● **Exercise brief**:
Copy out everything in the piece on low-traffic zones from "Back in May, the" down to "the UK respectively.", word for word.

AND SO, reaching for my tin hat, let’s turn to the contentious topic of low-traffic zones.

As so often when online debates get heated, the underlying issues can get a little lost. But it’s worth rewinding back to why such schemes are being set up: in the immediate future, to improve health; and in the (not that much) longer term, to tackle the escalating climate change crisis.

Back in May, the government announced £250 million of ‘emergency active travel funding’ from which many of these schemes derive. Why? Well, the data on Covid showed the disease disproportionately affecting those who were unhealthy or obese: a fitter nation would put less pressure on the NHS. But pandemic or no pandemic, air pollution is a growing killer: it is now linked to one in nineteen deaths in urban areas. And that’s far from a south east thing: one recent survey scored Bournemouth and Southampton as the first and third worst cities in the UK respectively.

Put simply, our attitudes towards transport simply have to change. There are currently 38.4 million registered vehicles in the UK, a figure that, bar 1991, has increased every single year since the Second World War. In 2019, we travelled a record 356.4 billion vehicle miles. Without intervention, these numbers and the resulting congestion are set to rise still further.

If you’ve got too many cars on the roads, there are two options: build more roads or reduce the number of car journeys. Building roads doesn’t work: as quick as you open them, they fill up again.

The only way forward is to wean ourselves off our over-dependence on the automobile – to encourage greater use of public transport, with more walking and cycling for shorter journeys.

That’s not an easy sell. Changing habits is hard. It requires leadership from politicians and consultation to bring communities on board. Here, the government have cowardly left local councils to take the flak. But all for all the social media noise on the issue, repeated polling shows that a clear majority are actually supportive.

Barcelona, with its ownership of 6,000 cars per square mile, has just announced a huge expansion of its ‘superblocks’ scheme, replacing through traffic with green spaces and cycle lanes. When the trial was announced in 2017, there was a similar chorus of heated opposition from motorists, worried businesses and complaints about lack of consultation. But officials held their nerve, and as the results of reduced pollution and both health and economic benefits became clear, the city swung firmly behind.

Do trial schemes have their issues? That’s why they’re trial schemes. But as Barcelona shows, such schemes do work and, when given time to bed in, are broadly popular.

● **Data for analysis**:
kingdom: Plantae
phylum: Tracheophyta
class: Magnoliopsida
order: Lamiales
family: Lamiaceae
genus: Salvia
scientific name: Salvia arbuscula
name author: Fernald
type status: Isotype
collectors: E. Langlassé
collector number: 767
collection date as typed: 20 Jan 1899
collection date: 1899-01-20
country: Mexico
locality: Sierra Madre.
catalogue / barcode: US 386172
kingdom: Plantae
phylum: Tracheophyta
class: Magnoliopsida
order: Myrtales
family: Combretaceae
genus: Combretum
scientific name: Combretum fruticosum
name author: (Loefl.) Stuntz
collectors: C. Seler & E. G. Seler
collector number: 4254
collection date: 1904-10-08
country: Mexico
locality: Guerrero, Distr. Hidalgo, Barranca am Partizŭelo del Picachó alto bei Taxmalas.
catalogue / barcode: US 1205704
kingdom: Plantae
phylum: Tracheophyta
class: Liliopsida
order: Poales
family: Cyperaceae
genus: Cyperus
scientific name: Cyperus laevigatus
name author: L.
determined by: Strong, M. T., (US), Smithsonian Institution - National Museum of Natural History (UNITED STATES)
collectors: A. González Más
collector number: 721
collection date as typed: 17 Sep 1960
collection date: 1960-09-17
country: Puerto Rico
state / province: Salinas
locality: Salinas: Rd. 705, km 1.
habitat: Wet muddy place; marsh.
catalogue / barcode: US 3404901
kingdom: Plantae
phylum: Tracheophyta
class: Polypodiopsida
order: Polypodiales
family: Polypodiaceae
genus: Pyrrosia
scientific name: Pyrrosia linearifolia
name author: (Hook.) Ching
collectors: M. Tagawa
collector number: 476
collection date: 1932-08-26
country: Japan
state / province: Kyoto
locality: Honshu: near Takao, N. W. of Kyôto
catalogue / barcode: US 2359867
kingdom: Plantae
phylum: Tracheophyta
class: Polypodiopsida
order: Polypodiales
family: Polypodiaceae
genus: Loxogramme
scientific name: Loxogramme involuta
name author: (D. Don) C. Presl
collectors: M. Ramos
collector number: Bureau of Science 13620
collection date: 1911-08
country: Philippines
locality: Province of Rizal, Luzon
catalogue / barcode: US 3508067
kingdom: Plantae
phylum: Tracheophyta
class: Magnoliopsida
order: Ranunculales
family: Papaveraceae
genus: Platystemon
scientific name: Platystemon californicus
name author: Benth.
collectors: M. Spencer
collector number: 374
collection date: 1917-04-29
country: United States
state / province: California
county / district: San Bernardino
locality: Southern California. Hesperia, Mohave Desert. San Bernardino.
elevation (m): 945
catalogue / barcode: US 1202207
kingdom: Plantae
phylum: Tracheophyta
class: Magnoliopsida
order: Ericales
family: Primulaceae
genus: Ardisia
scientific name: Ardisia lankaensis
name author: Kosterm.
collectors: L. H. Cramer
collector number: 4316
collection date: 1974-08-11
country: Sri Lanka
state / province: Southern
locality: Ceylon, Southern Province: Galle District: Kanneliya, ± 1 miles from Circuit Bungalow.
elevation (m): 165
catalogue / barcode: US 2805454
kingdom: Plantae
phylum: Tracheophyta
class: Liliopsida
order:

● **Task output**:
Back in May, the government announced £250 million of ‘emergency active travel funding’ from which many of these schemes derive. Why? Well, the data on Covid showed the disease disproportionately affecting those who were unhealthy or obese: a fitter nation would put less pressure on the NHS. But pandemic or no pandemic, air pollution is a growing killer: it is now linked to one in nineteen deaths in urban areas. And that’s far from a south east thing: one recent survey scored Bournemouth and Southampton as the first and third worst cities in the UK respectively.